Y uno de esos capítulo estuvo dedicado a la entonces cenicienta de España -Almería- puesto que más de narrar miserias que de grandezas era el propósito de los viajeros. No fueron los primeros ni los últimos -Sinesio y Cilla- los que arribaron con cuadernos y pluma de faisán a esta provincia áspera: ya lo hicieron antes que ellos Jerónimo Müncer, Pedro Antonio de Alarcón, Delamarre, Garzolini o Brenan, éste ultimo después, por enunciar solo algunos cronistas de viajes, pero quizá casi ninguno lo hizo con tanta minuciosidad, con tanta empatía, con tanta desenvoltura como esta pareja de periodistas venidos de la villa y corte que dedicaron tres años de su vida a dormir en deplorables jergones, en transitar lastimosos caminos y en probar desconsoladores almuerzos, que era lo que ofrecía la España de hace 120 años.
Por la provincia de Almería andurrearon en 1897 durante un par de semanas deslumbrados por el ocre del paisaje y la crudeza de la vida. Bajando de Alicante y Murcia, entraron por Huércal-Overa y lo primero que escribió Sinesio en las cuartillas dedicadas al capítulo de Almería fue: “El Gobierno de la Nación considera esta provincia como país extranjero”. Y lo argumentó en el hecho de que al llegar a la estación huercalense, un carabinero de Costas y Fronteras le obligó a abrir y mostrar el equipaje de su maleta, como si acaso escondiera encajes de Flandes o porcelana de Sevres. En esa población visitaron el mercado de cerdos, mulas y borriquillos, caracterizaron a gitanos, chalanes y comerciantes y opinaron que a las mujeres solo les faltaban babuchas para encajar en ese paisaje moruno de casitas blancas. Se hospedaron en la fonda de Alcaraz donde comieron gachas y visitaron el casino y asistieron al trance de un moribundo que tuvo que oír cómo antes de cerrar los ojos ya hicieron sonar las campanas por él, como si fuese ya difunto; a Vera llegaron en diligencia y se hospedaron en el Parador. Allí asistieron a una obra en el Teatro Cervantes y se entremezclaron con la gente en el mercado de las verduras, viendo cómo en las puertas de las casas emparradas algunas mujeres atrapaban las liendres en el pelo de los niños, quienes tenían la costumbre de comer tajadas de melón con limón. Observaron a mujeres ‘gitanazas casi negras’, con los ojos como carbones, con las faldas arremangadas en el lavadero. Viajaron a Sorbas en el coche correo tirado por seis mula con el auriga tocando una trompelilla. Allí se hospedaron en Venta Alegre, donde pernoctaron junto a pastores trashumantes en catres de tijera y compartieron achicoria junto a arrieros y mayorales.

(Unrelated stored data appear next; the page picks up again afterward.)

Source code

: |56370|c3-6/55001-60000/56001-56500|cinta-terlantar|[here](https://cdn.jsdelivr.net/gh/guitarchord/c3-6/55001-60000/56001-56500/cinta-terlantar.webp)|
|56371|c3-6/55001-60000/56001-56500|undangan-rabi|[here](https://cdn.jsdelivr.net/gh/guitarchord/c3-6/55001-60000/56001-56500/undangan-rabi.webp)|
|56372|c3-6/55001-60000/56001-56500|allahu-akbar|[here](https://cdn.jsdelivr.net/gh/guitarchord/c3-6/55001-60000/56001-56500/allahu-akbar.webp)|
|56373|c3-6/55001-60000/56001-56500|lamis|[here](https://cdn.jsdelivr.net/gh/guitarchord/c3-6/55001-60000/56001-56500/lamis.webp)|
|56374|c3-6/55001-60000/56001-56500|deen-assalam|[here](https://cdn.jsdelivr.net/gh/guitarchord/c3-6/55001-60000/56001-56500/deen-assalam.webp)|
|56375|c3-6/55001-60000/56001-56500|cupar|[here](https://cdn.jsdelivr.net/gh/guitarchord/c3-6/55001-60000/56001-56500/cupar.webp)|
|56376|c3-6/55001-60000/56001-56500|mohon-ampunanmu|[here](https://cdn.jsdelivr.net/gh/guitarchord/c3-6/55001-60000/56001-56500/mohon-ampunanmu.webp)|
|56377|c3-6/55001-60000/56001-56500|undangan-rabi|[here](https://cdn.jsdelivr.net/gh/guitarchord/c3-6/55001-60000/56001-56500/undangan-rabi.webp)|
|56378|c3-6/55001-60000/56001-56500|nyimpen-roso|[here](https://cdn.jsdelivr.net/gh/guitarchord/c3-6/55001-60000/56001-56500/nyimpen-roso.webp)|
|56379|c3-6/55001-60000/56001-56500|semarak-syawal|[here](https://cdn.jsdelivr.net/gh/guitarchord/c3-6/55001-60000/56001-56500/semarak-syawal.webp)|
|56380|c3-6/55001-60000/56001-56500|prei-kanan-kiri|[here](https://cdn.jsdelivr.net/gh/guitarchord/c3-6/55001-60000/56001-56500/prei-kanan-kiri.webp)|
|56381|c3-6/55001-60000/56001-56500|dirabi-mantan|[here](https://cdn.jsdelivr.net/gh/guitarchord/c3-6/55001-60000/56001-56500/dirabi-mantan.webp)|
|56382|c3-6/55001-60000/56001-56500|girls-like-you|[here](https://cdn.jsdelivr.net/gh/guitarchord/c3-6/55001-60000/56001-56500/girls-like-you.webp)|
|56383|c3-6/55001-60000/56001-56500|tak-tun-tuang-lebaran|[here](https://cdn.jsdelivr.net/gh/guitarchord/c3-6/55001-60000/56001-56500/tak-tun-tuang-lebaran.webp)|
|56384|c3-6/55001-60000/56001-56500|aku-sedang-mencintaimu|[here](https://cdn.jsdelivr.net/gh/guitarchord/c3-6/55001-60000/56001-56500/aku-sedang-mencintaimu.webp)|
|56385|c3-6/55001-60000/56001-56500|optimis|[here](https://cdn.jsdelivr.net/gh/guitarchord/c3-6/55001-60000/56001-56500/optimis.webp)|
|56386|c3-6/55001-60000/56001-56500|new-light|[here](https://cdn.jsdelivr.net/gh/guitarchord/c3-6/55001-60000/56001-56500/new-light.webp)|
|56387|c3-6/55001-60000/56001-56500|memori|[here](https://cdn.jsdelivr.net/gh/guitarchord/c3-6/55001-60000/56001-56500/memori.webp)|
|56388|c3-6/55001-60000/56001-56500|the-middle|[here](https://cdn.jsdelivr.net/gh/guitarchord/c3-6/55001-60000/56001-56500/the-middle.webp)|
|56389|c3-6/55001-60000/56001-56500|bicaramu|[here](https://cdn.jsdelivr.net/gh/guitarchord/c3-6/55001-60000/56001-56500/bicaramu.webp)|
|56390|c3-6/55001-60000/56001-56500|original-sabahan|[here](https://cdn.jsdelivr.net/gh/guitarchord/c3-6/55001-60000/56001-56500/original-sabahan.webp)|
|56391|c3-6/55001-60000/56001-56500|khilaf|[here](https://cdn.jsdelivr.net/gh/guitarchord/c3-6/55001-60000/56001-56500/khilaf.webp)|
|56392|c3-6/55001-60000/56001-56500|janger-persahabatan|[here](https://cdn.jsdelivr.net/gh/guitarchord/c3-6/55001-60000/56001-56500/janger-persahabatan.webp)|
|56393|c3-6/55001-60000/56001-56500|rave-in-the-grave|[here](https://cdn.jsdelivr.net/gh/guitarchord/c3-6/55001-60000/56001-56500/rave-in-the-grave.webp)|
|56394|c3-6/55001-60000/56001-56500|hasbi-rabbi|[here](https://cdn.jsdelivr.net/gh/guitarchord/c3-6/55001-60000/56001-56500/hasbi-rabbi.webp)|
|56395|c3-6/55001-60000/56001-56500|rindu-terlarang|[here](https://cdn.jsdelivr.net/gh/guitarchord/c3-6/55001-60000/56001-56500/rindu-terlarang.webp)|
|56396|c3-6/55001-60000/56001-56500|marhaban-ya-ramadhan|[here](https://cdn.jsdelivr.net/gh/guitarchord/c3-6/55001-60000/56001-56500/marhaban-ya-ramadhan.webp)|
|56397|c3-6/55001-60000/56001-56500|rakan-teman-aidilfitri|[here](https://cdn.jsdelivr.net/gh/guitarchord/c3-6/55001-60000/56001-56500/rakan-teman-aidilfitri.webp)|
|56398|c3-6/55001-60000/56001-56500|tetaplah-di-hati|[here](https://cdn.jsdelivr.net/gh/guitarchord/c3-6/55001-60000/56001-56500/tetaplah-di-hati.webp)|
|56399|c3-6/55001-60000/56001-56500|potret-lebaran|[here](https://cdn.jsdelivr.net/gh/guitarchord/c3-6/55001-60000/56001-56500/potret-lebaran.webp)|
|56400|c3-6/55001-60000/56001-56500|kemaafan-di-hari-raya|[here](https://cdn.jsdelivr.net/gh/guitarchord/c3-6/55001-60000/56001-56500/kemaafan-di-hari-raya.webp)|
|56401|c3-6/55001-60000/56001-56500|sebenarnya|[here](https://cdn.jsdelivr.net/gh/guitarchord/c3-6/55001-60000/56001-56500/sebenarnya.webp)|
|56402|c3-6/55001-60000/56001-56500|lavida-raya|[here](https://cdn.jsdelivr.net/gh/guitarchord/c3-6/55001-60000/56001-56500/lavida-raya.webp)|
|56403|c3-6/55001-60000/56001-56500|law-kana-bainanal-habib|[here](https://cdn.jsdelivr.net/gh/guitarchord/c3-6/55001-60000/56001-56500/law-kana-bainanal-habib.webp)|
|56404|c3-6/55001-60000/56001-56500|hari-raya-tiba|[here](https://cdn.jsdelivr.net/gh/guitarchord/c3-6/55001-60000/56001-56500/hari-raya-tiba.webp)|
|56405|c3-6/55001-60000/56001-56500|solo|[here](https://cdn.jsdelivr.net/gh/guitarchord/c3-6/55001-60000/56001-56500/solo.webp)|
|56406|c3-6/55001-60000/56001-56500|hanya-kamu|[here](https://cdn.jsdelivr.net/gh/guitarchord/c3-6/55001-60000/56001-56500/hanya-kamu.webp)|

Siete horas tardaron en diligencia desde Sorbas a Almería, entrando por la calle Granada, llenas de obreros y labradores, desembocando en el Paseo del Príncipe Alfonso, festoneado de árboles y de limpiabotas donde tomaron café en el Suizo frente el monumento a los Mártires y su octava real. Hasta que embarcaron en el San Fernando rumbo a Cartagena, entre familias que emprendían la emigración al Brasil o a la Argentina, entre reclutas de cupo destinados a la Guerra de Cuba, que desde la cubierta, con el vapor en marcha, mandaban besos a sus novias o recibían en sordina el mensaje de sus madres queridas, empequeñeciéndose en el muelle entre el vuelo de las gaviotas: “Manué... ¡que escribas!